The post also describes the scaffold Anthropic used:

  1. Launch an isolated container with the target project's code and runtime.
  2. Invoke Claude Code with Mythos Preview and a simple vulnerability-finding prompt.
  3. Let the model read code, run the project, add debugging logic, and test hypotheses agentically.
  4. Use parallel agents on different files, ranked by likely bug density.
  5. Run a final Mythos agent to filter for bugs that are real and severe.

Anthropic says Mythos Preview materially outperformed Claude Opus 4.6 on its CyberGym vulnerability-reproduction benchmark, 83.1% versus 66.6%, and claims the new model could turn previously found Firefox engine bugs into working exploits far more often than Opus 4.6. The company explicitly ties the rollout restriction to that jump in exploit development, saying the short-term risk is that attackers could benefit first if labs release models like this too broadly.

The argument on exploitability

Discussion around Project Glasswing: Securing critical software for the AI era

Thread discussion highlights: - LiamPowell on Exploitability vs. theoretical bugs: Questions whether Anthropic is overstating results by calling something a vulnerability when the model could not actually exploit it, arguing the language invites overreading the first sentence out of context. - eranation on Patch status and disclosure: Asks which findings were actually patched and notes that a cited OpenBSD issue appears to have been treated as a reliability fix rather than a CVE, raising questions about disclosure and exploitability evidence. - navilai on Runtime security implications: Notes that the more interesting signal may be the model’s agentic behavior and sandbox-circumvention attempts, framing this as a runtime security problem for deployed agents rather than just a software-vulnerability problem.

The Hacker News thread immediately pushed on whether Anthropic's framing overstates what was actually shown. As the HN discussion highlights summarize, LiamPowell questioned calling something a vulnerability if the model could not actually exploit it, and eranation asked which findings were patched as security issues versus treated as reliability bugs.

That matters because Anthropic's own writeup mixes several categories in one document: zero-day discovery, exploit generation, exploit chaining, and closed-source exploratory work under bug bounty rules. The post is rich on examples, but some of the public claims still depend on readers accepting Anthropic's severity and exploitability framing.

Runtime security

Project Glasswing: Securing critical software for the AI era

For AI engineers and security builders, the thread is about whether frontier models are materially better at finding real vulnerabilities, how to evaluate exploitability and disclosure quality, and what new runtime/security assumptions apply when agents can search for credentials, probe sandboxes, and chain findings.

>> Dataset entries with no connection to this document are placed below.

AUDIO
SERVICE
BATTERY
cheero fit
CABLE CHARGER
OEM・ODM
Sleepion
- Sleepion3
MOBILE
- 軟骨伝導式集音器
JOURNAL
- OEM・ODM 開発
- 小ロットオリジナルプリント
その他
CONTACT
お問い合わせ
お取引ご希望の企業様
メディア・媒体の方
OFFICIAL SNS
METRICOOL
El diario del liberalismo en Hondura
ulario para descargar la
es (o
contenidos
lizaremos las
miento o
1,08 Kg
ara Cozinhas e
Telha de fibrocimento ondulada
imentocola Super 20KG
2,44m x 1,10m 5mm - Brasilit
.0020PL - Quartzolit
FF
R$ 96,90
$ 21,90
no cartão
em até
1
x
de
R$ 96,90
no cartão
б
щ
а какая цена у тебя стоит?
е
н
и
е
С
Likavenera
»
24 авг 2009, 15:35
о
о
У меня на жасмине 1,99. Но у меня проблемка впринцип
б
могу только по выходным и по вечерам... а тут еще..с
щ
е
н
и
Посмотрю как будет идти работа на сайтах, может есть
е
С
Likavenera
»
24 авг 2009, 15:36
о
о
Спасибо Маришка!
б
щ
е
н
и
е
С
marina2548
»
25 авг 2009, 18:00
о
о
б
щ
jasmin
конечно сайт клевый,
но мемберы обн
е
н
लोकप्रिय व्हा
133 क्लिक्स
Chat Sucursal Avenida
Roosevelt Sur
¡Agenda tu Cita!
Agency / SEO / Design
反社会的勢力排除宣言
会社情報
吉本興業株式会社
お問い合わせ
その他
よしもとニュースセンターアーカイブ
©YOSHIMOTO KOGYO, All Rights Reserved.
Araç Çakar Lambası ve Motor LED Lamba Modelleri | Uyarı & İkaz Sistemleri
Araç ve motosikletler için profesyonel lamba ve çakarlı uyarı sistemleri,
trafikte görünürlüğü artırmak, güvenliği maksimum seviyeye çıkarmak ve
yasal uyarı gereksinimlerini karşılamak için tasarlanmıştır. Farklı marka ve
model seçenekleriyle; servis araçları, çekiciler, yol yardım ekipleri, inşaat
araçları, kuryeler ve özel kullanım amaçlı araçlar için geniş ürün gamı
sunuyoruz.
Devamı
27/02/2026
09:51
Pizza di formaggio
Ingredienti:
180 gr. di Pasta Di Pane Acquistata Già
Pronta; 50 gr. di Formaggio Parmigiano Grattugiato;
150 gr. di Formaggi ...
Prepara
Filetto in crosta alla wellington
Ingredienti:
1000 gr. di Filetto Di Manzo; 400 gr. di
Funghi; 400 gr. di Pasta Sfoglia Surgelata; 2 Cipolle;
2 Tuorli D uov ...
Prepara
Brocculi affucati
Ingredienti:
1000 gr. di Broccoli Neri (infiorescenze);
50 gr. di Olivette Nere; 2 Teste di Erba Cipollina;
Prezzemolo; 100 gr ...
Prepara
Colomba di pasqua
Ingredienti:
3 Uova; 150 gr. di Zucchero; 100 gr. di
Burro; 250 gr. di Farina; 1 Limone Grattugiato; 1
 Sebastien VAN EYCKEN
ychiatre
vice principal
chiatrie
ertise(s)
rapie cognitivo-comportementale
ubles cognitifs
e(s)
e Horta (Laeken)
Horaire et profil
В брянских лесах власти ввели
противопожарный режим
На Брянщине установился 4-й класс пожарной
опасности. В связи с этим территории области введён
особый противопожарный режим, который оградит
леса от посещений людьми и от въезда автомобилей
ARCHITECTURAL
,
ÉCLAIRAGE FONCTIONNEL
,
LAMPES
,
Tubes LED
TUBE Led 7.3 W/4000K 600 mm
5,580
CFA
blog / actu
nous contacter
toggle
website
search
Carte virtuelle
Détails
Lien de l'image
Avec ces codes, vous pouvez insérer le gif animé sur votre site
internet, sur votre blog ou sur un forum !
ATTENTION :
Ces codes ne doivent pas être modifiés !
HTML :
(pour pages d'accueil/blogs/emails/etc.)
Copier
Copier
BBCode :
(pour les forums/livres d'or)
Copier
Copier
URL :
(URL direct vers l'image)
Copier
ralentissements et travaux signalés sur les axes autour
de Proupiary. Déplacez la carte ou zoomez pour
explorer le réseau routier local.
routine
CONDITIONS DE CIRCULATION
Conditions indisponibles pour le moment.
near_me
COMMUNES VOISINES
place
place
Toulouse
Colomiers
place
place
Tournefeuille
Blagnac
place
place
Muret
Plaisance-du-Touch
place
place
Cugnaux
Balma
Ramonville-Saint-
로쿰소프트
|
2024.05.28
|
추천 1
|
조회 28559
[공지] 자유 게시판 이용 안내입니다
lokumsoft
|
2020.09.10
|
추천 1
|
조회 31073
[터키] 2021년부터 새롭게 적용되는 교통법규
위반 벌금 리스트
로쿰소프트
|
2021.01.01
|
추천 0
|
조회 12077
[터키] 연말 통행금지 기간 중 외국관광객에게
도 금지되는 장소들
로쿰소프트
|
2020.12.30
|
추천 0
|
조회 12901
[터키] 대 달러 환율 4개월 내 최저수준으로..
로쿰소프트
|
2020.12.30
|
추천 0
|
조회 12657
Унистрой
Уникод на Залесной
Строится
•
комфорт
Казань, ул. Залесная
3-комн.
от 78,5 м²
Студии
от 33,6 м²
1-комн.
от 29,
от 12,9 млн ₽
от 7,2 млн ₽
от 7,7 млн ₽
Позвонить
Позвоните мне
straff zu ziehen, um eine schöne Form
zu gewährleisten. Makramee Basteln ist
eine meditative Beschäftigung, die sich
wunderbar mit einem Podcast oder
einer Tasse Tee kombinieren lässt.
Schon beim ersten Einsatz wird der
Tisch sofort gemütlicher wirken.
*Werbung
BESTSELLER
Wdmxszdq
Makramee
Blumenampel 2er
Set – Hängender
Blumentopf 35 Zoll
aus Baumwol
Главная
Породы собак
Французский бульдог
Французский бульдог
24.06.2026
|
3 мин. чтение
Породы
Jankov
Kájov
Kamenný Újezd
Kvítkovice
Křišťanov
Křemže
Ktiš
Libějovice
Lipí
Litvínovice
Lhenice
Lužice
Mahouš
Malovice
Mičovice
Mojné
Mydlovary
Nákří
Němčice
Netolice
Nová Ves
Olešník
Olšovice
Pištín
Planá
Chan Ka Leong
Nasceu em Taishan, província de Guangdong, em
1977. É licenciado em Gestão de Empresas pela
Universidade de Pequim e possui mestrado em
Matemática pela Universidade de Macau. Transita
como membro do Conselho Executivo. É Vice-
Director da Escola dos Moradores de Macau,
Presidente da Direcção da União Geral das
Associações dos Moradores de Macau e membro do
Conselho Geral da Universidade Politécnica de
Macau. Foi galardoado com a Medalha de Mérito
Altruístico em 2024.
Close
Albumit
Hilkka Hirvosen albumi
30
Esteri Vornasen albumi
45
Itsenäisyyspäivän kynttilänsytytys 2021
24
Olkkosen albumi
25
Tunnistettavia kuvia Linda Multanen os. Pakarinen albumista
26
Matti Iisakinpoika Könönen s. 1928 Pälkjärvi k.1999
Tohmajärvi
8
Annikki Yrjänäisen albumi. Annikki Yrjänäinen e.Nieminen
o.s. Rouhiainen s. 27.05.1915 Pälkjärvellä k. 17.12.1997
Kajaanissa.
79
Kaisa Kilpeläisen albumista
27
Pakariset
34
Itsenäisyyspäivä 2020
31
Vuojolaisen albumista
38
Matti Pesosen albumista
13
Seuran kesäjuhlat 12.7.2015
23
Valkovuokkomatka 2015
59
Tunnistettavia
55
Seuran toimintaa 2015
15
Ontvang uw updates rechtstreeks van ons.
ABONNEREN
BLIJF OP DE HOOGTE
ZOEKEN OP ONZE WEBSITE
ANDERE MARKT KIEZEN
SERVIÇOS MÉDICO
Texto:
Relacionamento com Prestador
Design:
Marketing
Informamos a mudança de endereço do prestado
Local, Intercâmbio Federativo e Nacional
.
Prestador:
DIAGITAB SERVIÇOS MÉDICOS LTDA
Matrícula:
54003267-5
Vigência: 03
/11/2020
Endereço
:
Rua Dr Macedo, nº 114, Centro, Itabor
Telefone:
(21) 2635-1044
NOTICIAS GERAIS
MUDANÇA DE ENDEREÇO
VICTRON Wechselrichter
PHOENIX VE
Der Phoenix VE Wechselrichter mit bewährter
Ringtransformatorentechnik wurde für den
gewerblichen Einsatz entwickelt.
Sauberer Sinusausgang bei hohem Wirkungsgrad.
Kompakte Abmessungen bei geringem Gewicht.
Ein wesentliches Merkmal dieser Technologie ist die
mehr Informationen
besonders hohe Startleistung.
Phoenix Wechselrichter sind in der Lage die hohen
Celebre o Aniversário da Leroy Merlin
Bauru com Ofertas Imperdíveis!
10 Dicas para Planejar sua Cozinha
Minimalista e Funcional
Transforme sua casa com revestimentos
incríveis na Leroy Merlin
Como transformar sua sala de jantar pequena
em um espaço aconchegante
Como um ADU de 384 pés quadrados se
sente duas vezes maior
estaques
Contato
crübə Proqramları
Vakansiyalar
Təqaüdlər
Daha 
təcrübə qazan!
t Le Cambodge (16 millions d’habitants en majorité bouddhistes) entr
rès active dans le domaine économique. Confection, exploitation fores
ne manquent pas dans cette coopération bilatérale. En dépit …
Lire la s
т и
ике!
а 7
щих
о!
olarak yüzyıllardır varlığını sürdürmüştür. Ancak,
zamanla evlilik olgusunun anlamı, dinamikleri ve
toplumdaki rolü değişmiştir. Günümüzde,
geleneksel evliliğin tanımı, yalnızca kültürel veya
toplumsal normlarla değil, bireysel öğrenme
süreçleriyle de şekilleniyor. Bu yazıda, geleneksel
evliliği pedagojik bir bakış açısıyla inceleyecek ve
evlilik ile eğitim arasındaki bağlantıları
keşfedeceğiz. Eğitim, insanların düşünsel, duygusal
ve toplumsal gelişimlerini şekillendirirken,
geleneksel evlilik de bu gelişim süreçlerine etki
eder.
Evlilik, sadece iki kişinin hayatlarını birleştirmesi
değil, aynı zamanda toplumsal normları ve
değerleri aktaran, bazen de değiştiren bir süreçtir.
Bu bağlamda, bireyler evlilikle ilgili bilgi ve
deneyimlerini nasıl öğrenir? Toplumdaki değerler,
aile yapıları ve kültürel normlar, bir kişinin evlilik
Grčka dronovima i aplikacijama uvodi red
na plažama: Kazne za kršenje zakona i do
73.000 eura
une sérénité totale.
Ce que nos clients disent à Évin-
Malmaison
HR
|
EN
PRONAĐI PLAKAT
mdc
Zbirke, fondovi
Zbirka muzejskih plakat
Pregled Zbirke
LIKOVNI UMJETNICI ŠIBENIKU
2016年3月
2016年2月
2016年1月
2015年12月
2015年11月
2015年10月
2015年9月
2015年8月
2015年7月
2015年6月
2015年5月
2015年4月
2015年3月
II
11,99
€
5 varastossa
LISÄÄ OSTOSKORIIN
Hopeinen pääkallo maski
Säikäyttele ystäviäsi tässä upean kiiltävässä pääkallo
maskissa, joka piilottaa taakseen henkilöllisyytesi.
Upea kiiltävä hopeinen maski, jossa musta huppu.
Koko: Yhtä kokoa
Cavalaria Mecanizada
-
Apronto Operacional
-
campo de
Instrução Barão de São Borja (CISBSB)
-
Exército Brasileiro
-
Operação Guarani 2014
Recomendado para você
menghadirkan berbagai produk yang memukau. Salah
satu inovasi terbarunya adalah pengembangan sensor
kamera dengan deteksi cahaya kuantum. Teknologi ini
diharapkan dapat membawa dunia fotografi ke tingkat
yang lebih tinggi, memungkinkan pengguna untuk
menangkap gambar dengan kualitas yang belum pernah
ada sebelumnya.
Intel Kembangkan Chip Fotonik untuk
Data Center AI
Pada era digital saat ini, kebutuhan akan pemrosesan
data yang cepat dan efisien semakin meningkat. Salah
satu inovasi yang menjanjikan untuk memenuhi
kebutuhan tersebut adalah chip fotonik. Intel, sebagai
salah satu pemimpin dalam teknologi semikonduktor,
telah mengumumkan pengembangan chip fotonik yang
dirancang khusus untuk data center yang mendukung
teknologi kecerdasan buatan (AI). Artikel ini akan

The most useful comment in the thread may be the shift from software bugs to agent behavior. As the HN core summary notes, one HN line of discussion treated Mythos Preview's sandbox probing, credential searching, and exploit chaining as a runtime-security problem for deployed agents, not just a better vuln scanner.

That angle also shows up in Anthropic's own scaffold description. The model is not presented as a classifier that scores code snippets, but as an agent that reads code, executes targets, debugs, iterates, and writes proof-of-concept exploits inside a containerized environment. Project Glasswing is a security launch, but it is also an early public sketch of what labs think they need to do when autonomous coding agents cross into offensive security work.